Meet the Publisher: Book*hug’s Hazel Millar and Jay MillAr on French Canadian Literature in Translation

"We realized that we were interested in risk."

Book*hug is an independent Canadian publisher based in Toronto. Since 2004, the press has been committed to bringing underrepresented voices into print and to pushing the boundaries of what literature can be. Book*hug’s first title was translated from the Danish and the press has gone on to publish numerous Scandinavian works in translation alongside French Canadian titles. Sarah Moses, Asymptote’s Editor-at-Large for Argentina, sat down with co-publishers Hazel Millar and Jay MillAr, to chat about their interest in works that take a risk, how translation fits in with what they’re doing as a press, and a few of the titles by French Canadian authors that they’re excited about.

Sarah Moses: How did Book*hug get started?

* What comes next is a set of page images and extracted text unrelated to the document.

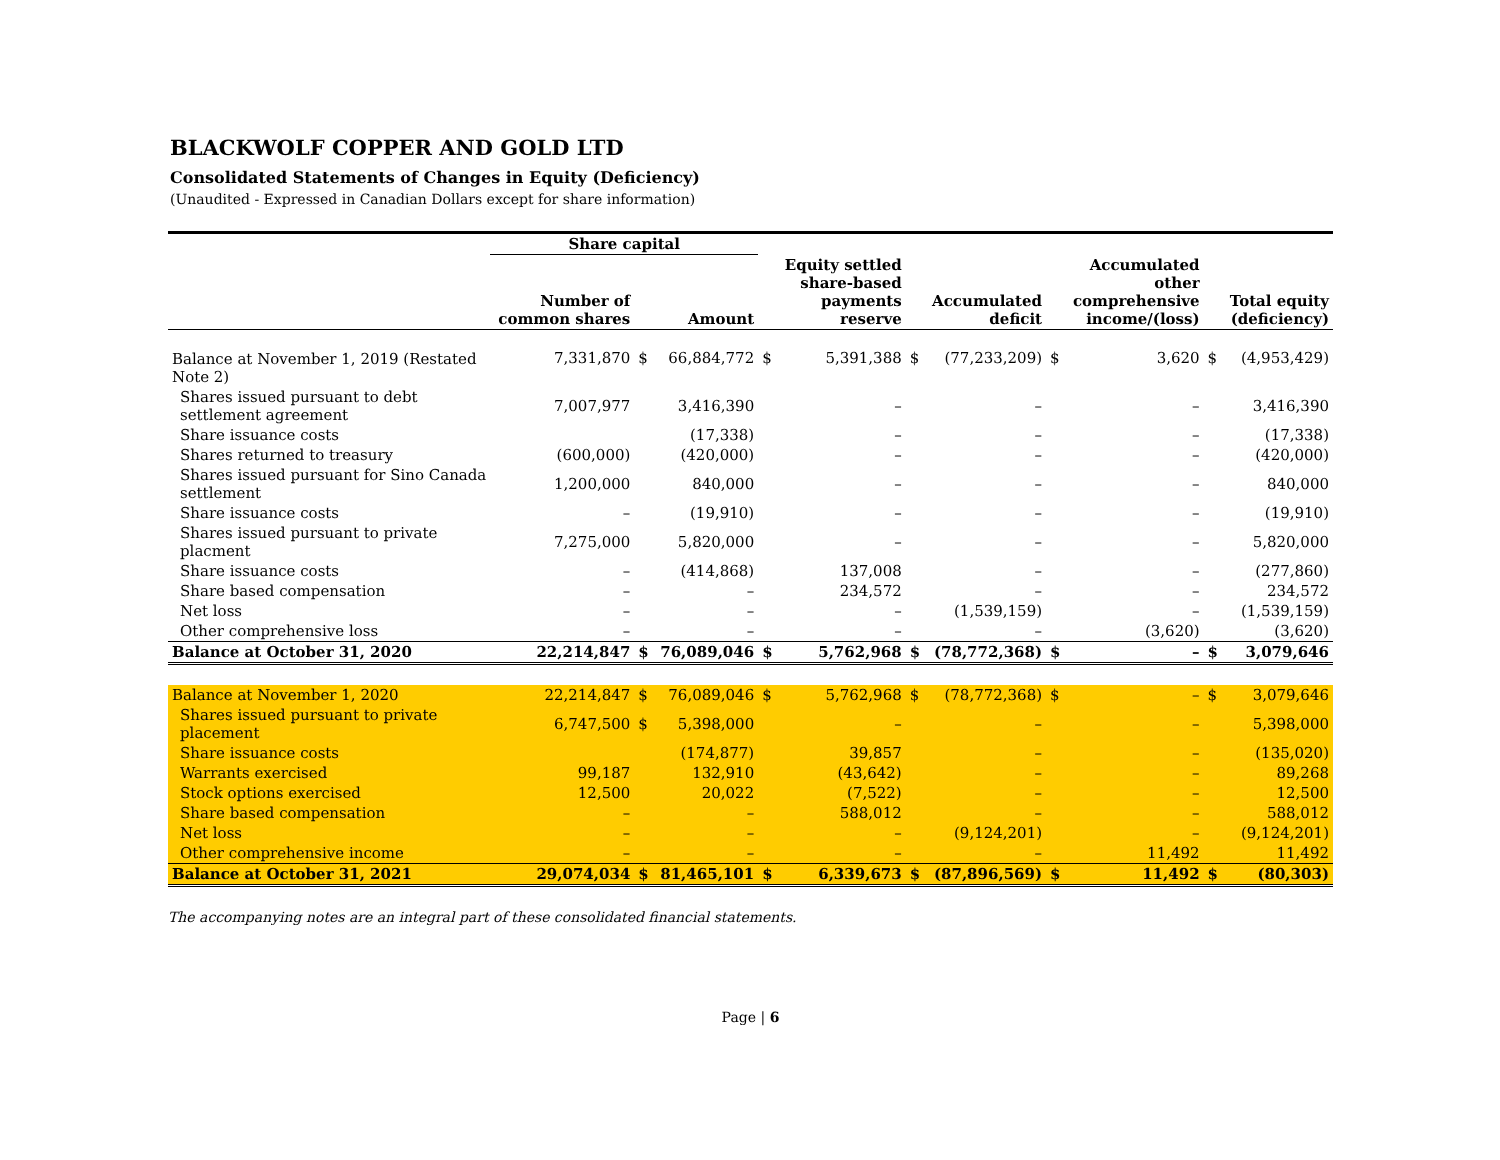BLACKWOLF COPPER AND GOLD LTD
Consolidated Statements of Changes in Equity (Deficiency)
(Unaudited - Expressed in Canadian Dollars except for share information)
| | Share capital | | | | | | | | | | |
| --- | --- | --- | --- | --- | --- | --- | --- | --- | --- | --- | --- |
| | Number of common shares | | Amount | | Equity settled share-based payments reserve | | Accumulated deficit | | Accumulated other comprehensive income/(loss) | | Total equity (deficiency) |
| Balance at November 1, 2019 (Restated Note 2) | 7,331,870 | $ | 66,884,772 | $ | 5,391,388 | $ | (77,233,209) | $ | 3,620 | $ | (4,953,429) |
| Shares issued pursuant to debt settlement agreement | 7,007,977 | | 3,416,390 | | – | | – | | – | | 3,416,390 |
| Share issuance costs | | | (17,338) | | – | | – | | – | | (17,338) |
| Shares returned to treasury | (600,000) | | (420,000) | | – | | – | | – | | (420,000) |
| Shares issued pursuant for Sino Canada settlement | 1,200,000 | | 840,000 | | – | | – | | – | | 840,000 |
| Share issuance costs | – | | (19,910) | | – | | – | | – | | (19,910) |
| Shares issued pursuant to private placment | 7,275,000 | | 5,820,000 | | – | | – | | – | | 5,820,000 |
| Share issuance costs | – | | (414,868) | | 137,008 | | – | | – | | (277,860) |
| Share based compensation | – | | – | | 234,572 | | – | | – | | 234,572 |
| Net loss | – | | – | | – | | (1,539,159) | | – | | (1,539,159) |
| Other comprehensive loss | – | | – | | – | | – | | (3,620) | | (3,620) |
| Balance at October 31, 2020 | 22,214,847 | $ | 76,089,046 | $ | 5,762,968 | $ | (78,772,368) | $ | – | $ | 3,079,646 |
| Balance at November 1, 2020 | 22,214,847 | $ | 76,089,046 | $ | 5,762,968 | $ | (78,772,368) | $ | – | $ | 3,079,646 |
| Shares issued pursuant to private placement | 6,747,500 | $ | 5,398,000 | | – | | – | | – | | 5,398,000 |
| Share issuance costs | | | (174,877) | | 39,857 | | – | | – | | (135,020) |
| Warrants exercised | 99,187 | | 132,910 | | (43,642) | | – | | – | | 89,268 |
| Stock options exercised | 12,500 | | 20,022 | | (7,522) | | – | | – | | 12,500 |
| Share based compensation | – | | – | | 588,012 | | – | | – | | 588,012 |
| Net loss | – | | – | | – | | (9,124,201) | | – | | (9,124,201) |
| Other comprehensive income | – | | – | | – | | – | | 11,492 | | 11,492 |
| Balance at October 31, 2021 | 29,074,034 | $ | 81,465,101 | $ | 6,339,673 | $ | (87,896,569) | $ | 11,492 | $ | (80,303) |
The accompanying notes are an integral part of these consolidated financial statements.
Page | 6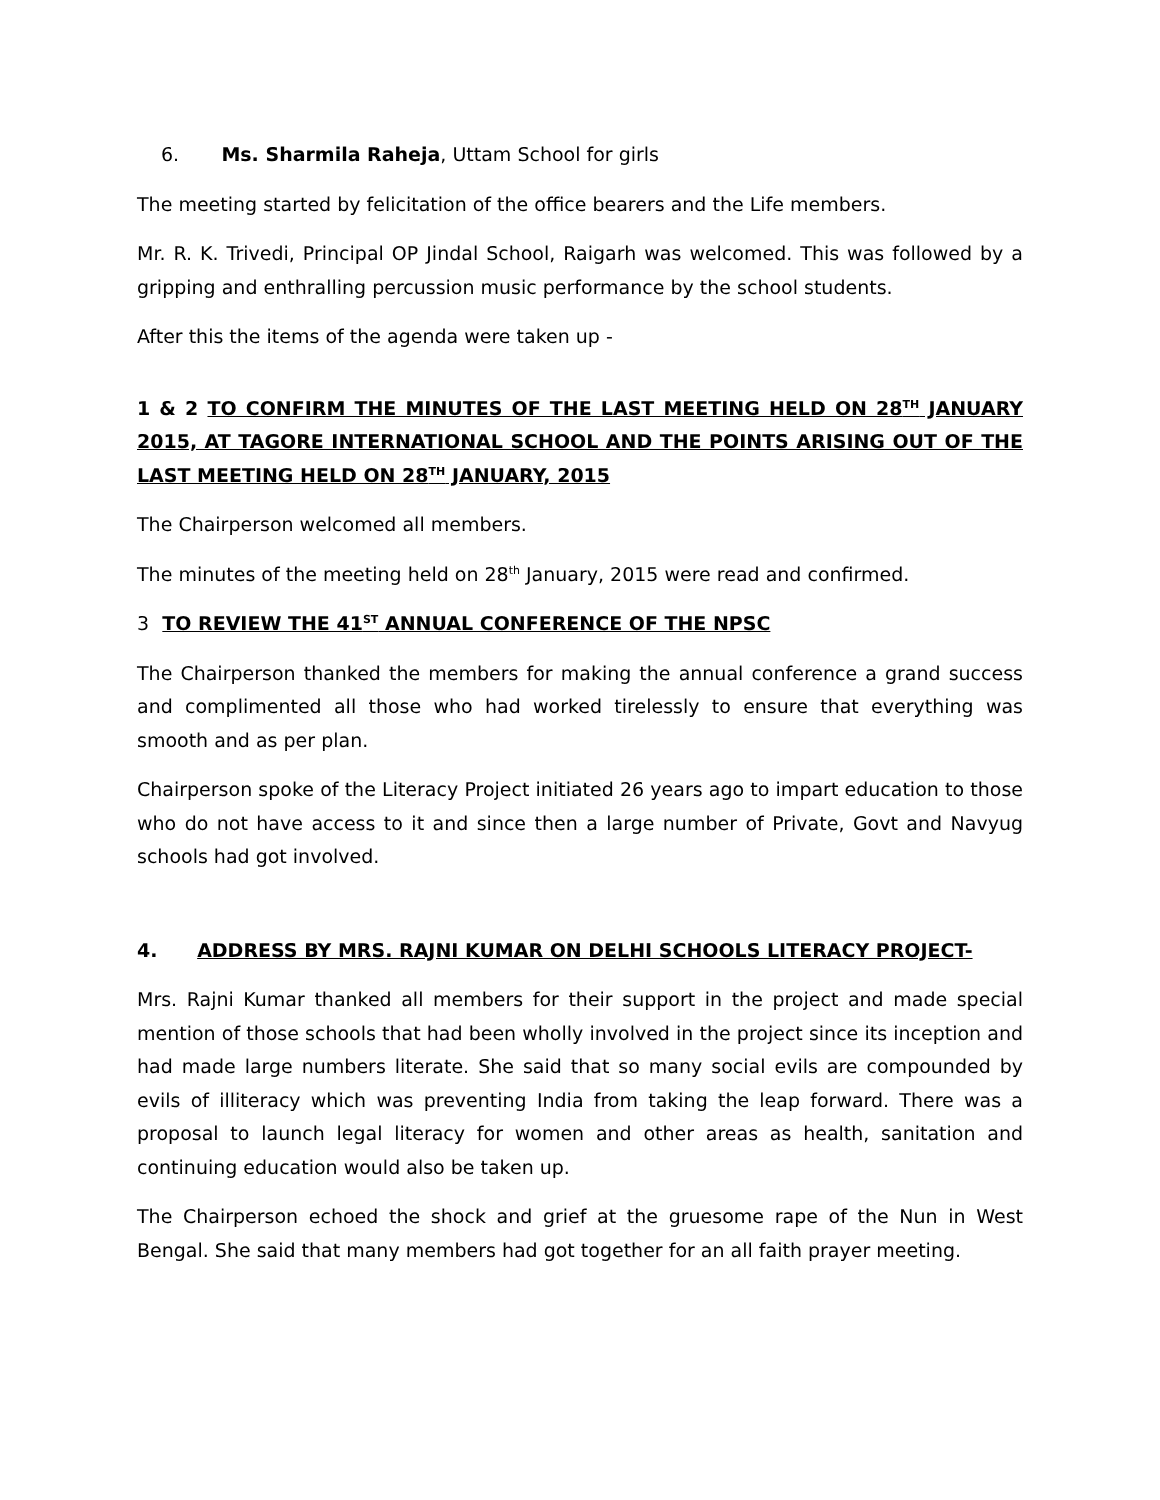6. Ms. Sharmila Raheja, Uttam School for girls
The meeting started by felicitation of the office bearers and the Life members.
Mr. R. K. Trivedi, Principal OP Jindal School, Raigarh was welcomed. This was followed by a gripping and enthralling percussion music performance by the school students.
After this the items of the agenda were taken up -
1 & 2 TO CONFIRM THE MINUTES OF THE LAST MEETING HELD ON 28<sup>TH</sup> JANUARY 2015, AT TAGORE INTERNATIONAL SCHOOL AND THE POINTS ARISING OUT OF THE LAST MEETING HELD ON 28<sup>TH</sup> JANUARY, 2015
The Chairperson welcomed all members.
The minutes of the meeting held on 28<sup>th</sup> January, 2015 were read and confirmed.
3 TO REVIEW THE 41<sup>ST</sup> ANNUAL CONFERENCE OF THE NPSC
The Chairperson thanked the members for making the annual conference a grand success and complimented all those who had worked tirelessly to ensure that everything was smooth and as per plan.
Chairperson spoke of the Literacy Project initiated 26 years ago to impart education to those who do not have access to it and since then a large number of Private, Govt and Navyug schools had got involved.
4. ADDRESS BY MRS. RAJNI KUMAR ON DELHI SCHOOLS LITERACY PROJECT-
Mrs. Rajni Kumar thanked all members for their support in the project and made special mention of those schools that had been wholly involved in the project since its inception and had made large numbers literate. She said that so many social evils are compounded by evils of illiteracy which was preventing India from taking the leap forward. There was a proposal to launch legal literacy for women and other areas as health, sanitation and continuing education would also be taken up.
The Chairperson echoed the shock and grief at the gruesome rape of the Nun in West Bengal. She said that many members had got together for an all faith prayer meeting.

Jay MillAr: The first book that we ever published was a translation. The Toronto International Festival of Authors always has a country of focus and in 2004 it was Denmark. A focus of the festival that year was on Denmark and there were all these writers coming to Toronto that didn’t yet have books translated in English so the assistant to the director was calling publishers and asking them if they would consider applying for money from the Danish Arts Council and then producing a book in English by one of the authors coming to the festival. I was working at Coach House Books at the time but they didn’t want to do it so I asked if it would be okay if I did it with my imprint, BookThug, which was at that time more or less a chapbook press. They said sure, go ahead, so I applied for the money and received a grant to cover the translation of a book called Pencil of Rays and Spiked Mace, selected poems by Niels Lyngsø, which was translated by Gregory Pardlo, an American poet who had been living in Denmark for some time and was interested in translation.